● **Assignment**
List every line in the records that contains the word "values".

● **Available data**
+++

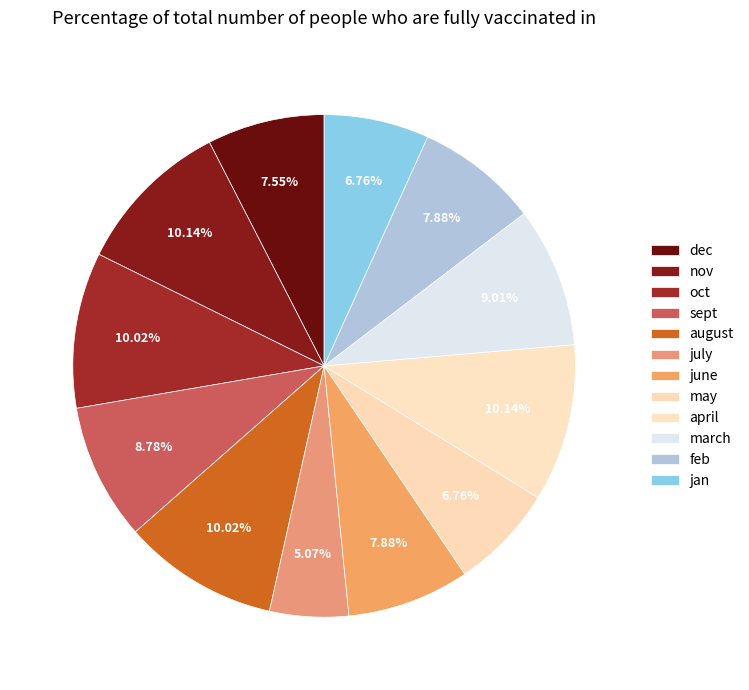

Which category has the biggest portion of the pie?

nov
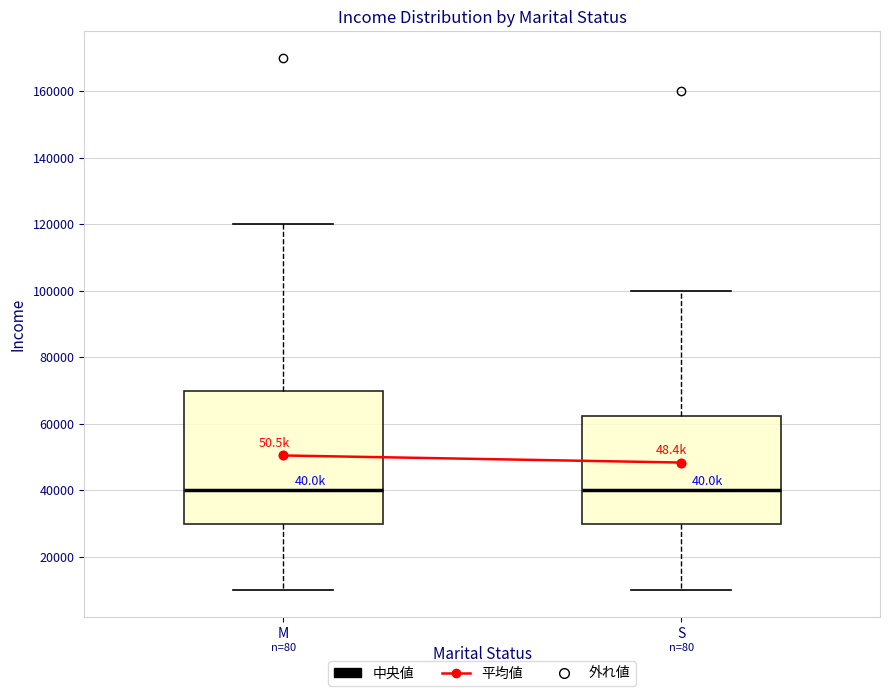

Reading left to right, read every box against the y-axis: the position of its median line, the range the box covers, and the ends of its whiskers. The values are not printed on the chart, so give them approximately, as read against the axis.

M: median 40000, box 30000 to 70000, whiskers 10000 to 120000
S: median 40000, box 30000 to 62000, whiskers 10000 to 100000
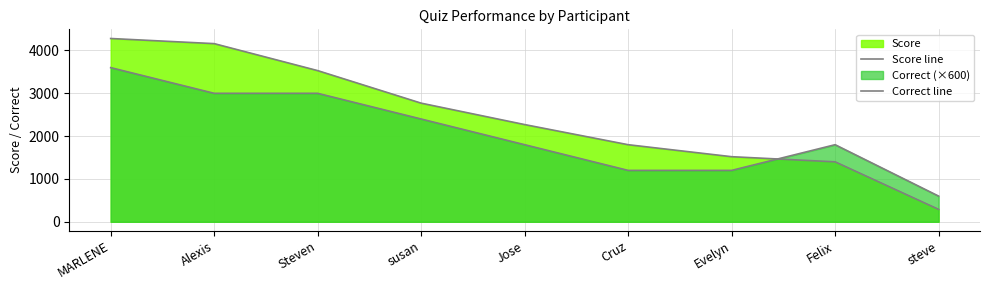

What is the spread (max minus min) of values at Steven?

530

+++

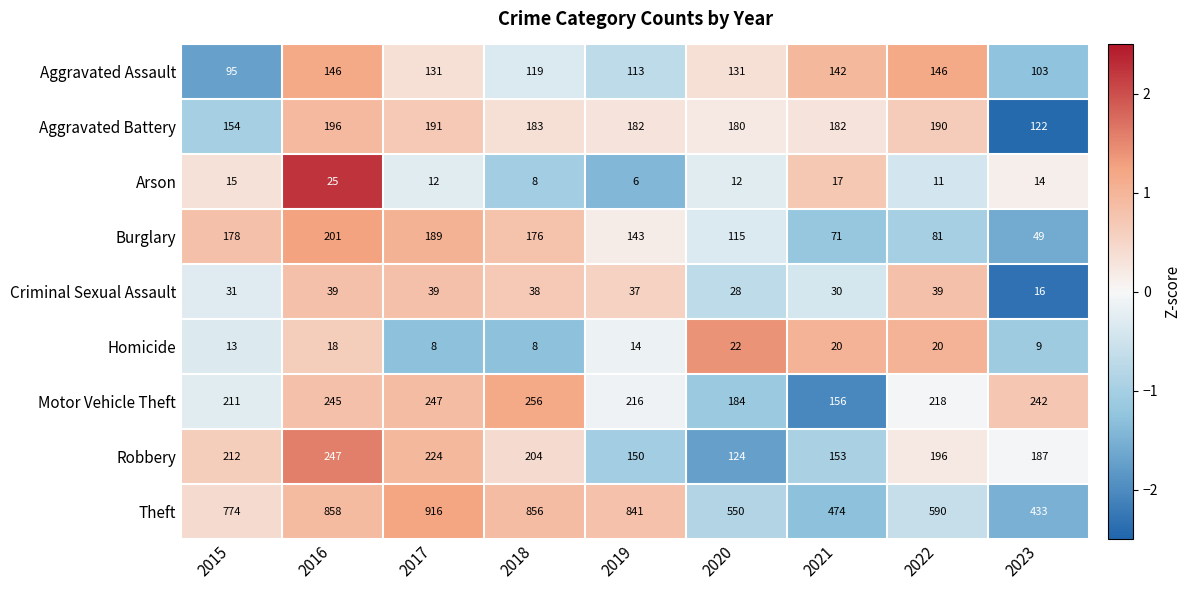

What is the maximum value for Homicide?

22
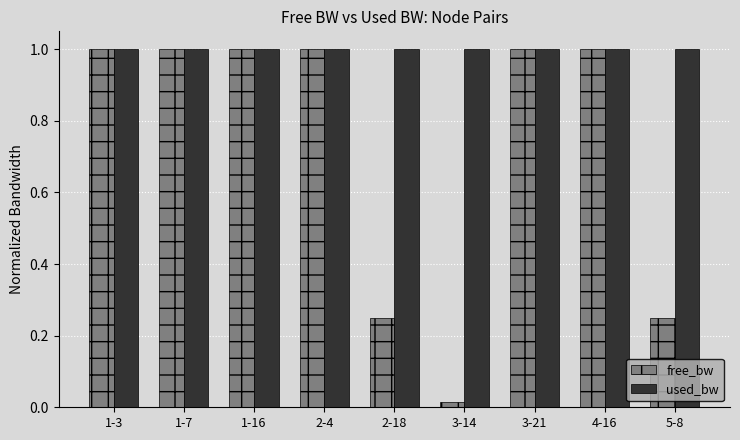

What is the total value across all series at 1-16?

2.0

+++

● **Exercise solution**
Reading left to right, read every box against the y-axis: the position of its median line, the range the box covers, and the ends of its whiskers. The values are not printed on the chart, so give them approximately, as read against the axis.
What is the spread (max minus min) of values at Steven?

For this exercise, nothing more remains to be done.